• **Task prompt**
Copy, in full, each line of the material that holds the word "text".

• **Exercise data**
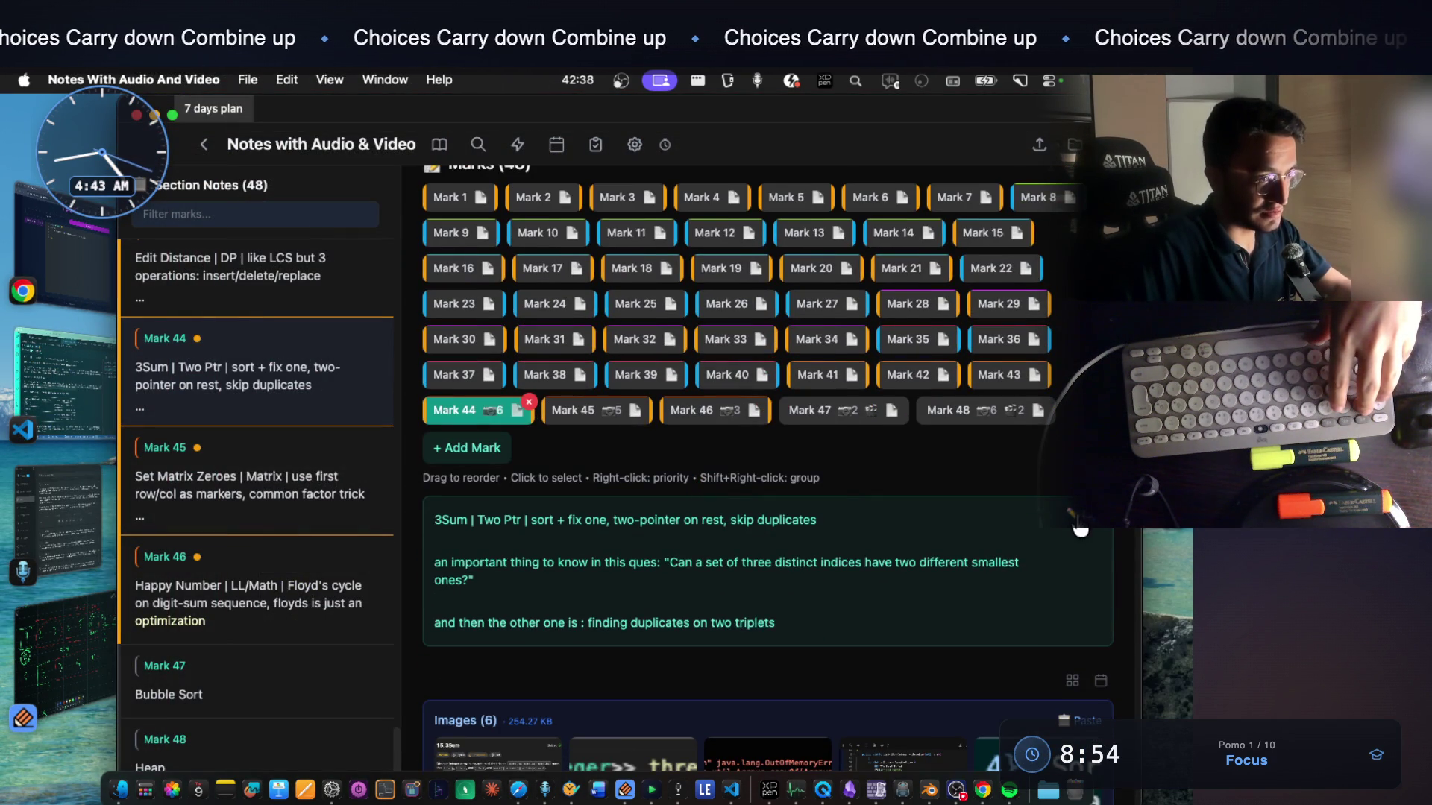
Add an 'IMPORTANT PART!!!' heading with the pasted z-suffix sentence joined onto one line
{"action": "left_click", "coordinate": [1079, 529]}
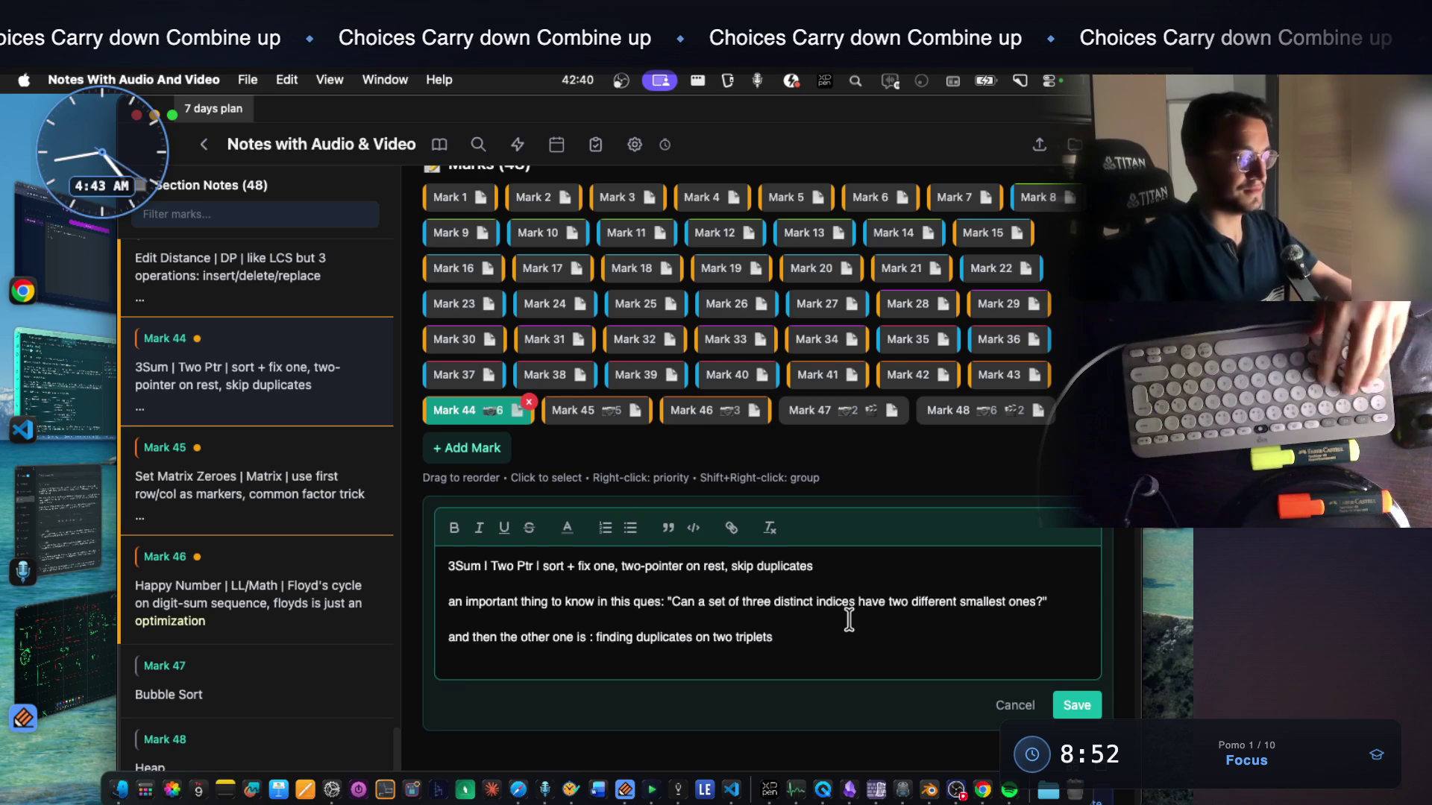
{"action": "key", "text": "Return"}
{"action": "type", "text": "IMPORTY"}
{"action": "key", "text": "BackSpace"}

• **Response below**
{"action": "key", "text": "Return"}
{"action": "type", "text": "IMPORTY"}
{"action": "key", "text": "BackSpace"}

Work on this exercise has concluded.